Repeat the data exactly, every last line of it.

Records from a collection |
= Beginning of Section =

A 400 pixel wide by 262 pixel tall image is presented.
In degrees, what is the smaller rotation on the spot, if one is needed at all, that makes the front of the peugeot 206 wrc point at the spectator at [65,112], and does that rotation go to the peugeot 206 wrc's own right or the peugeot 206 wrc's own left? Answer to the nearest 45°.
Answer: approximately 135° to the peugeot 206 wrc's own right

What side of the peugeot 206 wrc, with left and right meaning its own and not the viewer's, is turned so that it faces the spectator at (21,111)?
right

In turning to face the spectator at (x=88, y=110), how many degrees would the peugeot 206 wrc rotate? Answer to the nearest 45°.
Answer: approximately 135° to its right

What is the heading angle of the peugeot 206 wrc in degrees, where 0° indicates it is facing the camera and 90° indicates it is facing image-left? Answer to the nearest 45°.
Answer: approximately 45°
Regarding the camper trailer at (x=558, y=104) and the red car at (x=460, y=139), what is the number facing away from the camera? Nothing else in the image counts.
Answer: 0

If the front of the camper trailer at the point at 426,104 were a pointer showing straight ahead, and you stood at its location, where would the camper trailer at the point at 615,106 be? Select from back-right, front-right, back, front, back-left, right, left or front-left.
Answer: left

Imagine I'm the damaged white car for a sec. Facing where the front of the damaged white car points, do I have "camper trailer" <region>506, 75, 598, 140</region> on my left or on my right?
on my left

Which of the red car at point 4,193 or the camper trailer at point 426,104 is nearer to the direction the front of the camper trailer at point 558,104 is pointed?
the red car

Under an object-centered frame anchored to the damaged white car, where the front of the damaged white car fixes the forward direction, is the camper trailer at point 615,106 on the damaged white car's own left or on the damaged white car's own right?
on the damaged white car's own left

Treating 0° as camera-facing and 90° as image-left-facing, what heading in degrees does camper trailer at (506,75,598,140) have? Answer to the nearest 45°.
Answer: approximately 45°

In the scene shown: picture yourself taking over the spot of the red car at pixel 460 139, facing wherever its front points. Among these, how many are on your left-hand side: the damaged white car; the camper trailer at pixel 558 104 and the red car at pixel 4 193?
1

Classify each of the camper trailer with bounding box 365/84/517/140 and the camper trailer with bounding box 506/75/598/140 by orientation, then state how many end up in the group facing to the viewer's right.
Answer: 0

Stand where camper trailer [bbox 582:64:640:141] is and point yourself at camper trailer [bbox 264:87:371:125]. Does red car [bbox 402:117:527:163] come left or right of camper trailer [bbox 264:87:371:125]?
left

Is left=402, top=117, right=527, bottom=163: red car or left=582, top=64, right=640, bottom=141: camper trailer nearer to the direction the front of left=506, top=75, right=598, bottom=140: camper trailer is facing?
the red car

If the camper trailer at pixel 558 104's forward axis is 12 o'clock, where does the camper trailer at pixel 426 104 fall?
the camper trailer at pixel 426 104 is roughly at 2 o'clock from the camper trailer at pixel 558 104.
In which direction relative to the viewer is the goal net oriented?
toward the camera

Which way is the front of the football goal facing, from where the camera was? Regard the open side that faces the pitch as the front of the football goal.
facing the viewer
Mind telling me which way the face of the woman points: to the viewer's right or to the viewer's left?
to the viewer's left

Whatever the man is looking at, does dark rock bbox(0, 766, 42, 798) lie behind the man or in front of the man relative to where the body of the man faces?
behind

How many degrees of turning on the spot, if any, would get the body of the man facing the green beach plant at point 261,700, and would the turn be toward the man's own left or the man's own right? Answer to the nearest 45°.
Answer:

= End of Section =

Written reply |
A 400 pixel wide by 262 pixel tall image is presented.
In degrees, what is the smaller rotation on the spot, if one is needed at all, that makes the front of the peugeot 206 wrc point at the spectator at [65,112], and does that rotation go to the peugeot 206 wrc's own right or the peugeot 206 wrc's own left? Answer to the nearest 45°.
Answer: approximately 135° to the peugeot 206 wrc's own right

What side of the peugeot 206 wrc, with left and right meaning its own and not the viewer's, is turned so that it faces the spectator at (21,111)?
right

In turning to face the spectator at (x=88, y=110), how many degrees would the peugeot 206 wrc rotate? Answer to the nearest 45°.
Answer: approximately 135° to its right

What is the heading angle of the peugeot 206 wrc in degrees, where 0° indicates it is facing the camera and 90° indicates it is facing image-left? Answer to the nearest 45°.
Answer: approximately 45°
Regarding the camper trailer at (x=558, y=104) and the red car at (x=460, y=139), what is the number facing away from the camera? Nothing else in the image counts.
Answer: 0

If the front of the camper trailer at the point at 426,104 were a pointer showing straight ahead, and you stood at its location, where would the camper trailer at the point at 615,106 be? Select from back-right, front-right, back, front, back-left, right, left or front-left.
Answer: left

Imagine I'm the damaged white car for a sec. Facing where the front of the damaged white car points, do I have "camper trailer" <region>506, 75, 598, 140</region> on my left or on my right?
on my left

Which of the red car at point 4,193 or the camper trailer at point 426,104 is nearer to the direction the front of the camper trailer at point 558,104 is pointed?
the red car

Under an object-centered frame anchored to the damaged white car, where the front of the damaged white car fixes the forward direction, is the camper trailer at point 615,106 on the damaged white car's own left or on the damaged white car's own right?
on the damaged white car's own left

Treating 0° as camera-facing and 90° as image-left-facing, what heading in degrees does camper trailer at (506,75,598,140) have? Answer to the nearest 45°.
Answer: approximately 45°

In the scene shown: picture yourself taking over the spot of the red car at pixel 460 139, facing wherever its front points. Among these, how many are on your left-hand side: the damaged white car; the camper trailer at pixel 558 104 and the red car at pixel 4 193?
1

Classify each of the camper trailer with bounding box 365/84/517/140 and the camper trailer with bounding box 506/75/598/140 by orientation, then state how many end up in the group facing to the viewer's right.
Answer: 0

Stand where camper trailer [bbox 582:64:640:141] is and point yourself at camper trailer [bbox 264:87:371:125]. Does red car [bbox 402:117:527:163] come left or right of camper trailer [bbox 264:87:371:125]?
left

Is left=402, top=117, right=527, bottom=163: red car or left=582, top=64, right=640, bottom=141: camper trailer nearer to the direction the front of left=506, top=75, right=598, bottom=140: camper trailer is facing?
the red car

If the camper trailer at pixel 558 104's forward axis is 12 o'clock, where does the camper trailer at pixel 426 104 fall?
the camper trailer at pixel 426 104 is roughly at 2 o'clock from the camper trailer at pixel 558 104.
In which direction relative to the viewer is the goal net oriented?
toward the camera

Which way is the front of the football goal facing, from where the camera was? Regard the open side that faces the pitch as the front of the football goal.
facing the viewer
Mind telling me which way the face of the woman points: to the viewer's right or to the viewer's left?
to the viewer's left

Whatever the man is looking at, does dark rock bbox(0, 766, 42, 798) lie behind the man or in front of the man relative to where the body of the man faces?
behind

How many degrees of turning on the spot, if any, would get the body of the man facing the green beach plant at point 261,700, and would the turn be toward the man's own left or the man's own right? Answer to the nearest 45°.
Answer:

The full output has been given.